┌──
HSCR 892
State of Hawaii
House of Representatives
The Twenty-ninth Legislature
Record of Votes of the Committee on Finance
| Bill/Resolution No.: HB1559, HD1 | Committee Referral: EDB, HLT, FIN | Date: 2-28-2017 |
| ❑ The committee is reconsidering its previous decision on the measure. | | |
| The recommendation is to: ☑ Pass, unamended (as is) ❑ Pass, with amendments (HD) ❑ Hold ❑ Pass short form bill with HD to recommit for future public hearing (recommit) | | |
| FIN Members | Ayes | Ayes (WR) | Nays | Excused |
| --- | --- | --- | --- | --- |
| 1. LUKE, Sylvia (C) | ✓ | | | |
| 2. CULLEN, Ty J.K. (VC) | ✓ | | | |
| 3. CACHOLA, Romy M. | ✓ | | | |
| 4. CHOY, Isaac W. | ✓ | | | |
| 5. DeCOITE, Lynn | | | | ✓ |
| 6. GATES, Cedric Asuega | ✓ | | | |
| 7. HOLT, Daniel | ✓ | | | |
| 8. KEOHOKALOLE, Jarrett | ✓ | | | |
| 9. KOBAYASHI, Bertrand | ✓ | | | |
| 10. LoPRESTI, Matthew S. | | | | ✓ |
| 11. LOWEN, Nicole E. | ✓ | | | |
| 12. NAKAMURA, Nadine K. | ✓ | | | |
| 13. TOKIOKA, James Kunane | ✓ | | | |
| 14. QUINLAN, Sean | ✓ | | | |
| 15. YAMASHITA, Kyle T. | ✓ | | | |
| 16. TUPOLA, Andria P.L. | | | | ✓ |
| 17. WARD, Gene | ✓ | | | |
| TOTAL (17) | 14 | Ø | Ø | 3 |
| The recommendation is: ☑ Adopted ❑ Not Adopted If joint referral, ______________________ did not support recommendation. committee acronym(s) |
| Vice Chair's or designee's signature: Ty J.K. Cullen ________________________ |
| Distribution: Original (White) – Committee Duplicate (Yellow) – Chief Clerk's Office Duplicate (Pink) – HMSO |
└──
Return the span of lines in the data above that opens at the line with "Nays | Excused |" and closes at the line with "Nadine K. | ✓ | | | |", exactly, ends included, nothing else.

| FIN Members | Ayes | Ayes (WR) | Nays | Excused |
| --- | --- | --- | --- | --- |
| 1. LUKE, Sylvia (C) | ✓ | | | |
| 2. CULLEN, Ty J.K. (VC) | ✓ | | | |
| 3. CACHOLA, Romy M. | ✓ | | | |
| 4. CHOY, Isaac W. | ✓ | | | |
| 5. DeCOITE, Lynn | | | | ✓ |
| 6. GATES, Cedric Asuega | ✓ | | | |
| 7. HOLT, Daniel | ✓ | | | |
| 8. KEOHOKALOLE, Jarrett | ✓ | | | |
| 9. KOBAYASHI, Bertrand | ✓ | | | |
| 10. LoPRESTI, Matthew S. | | | | ✓ |
| 11. LOWEN, Nicole E. | ✓ | | | |
| 12. NAKAMURA, Nadine K. | ✓ | | | |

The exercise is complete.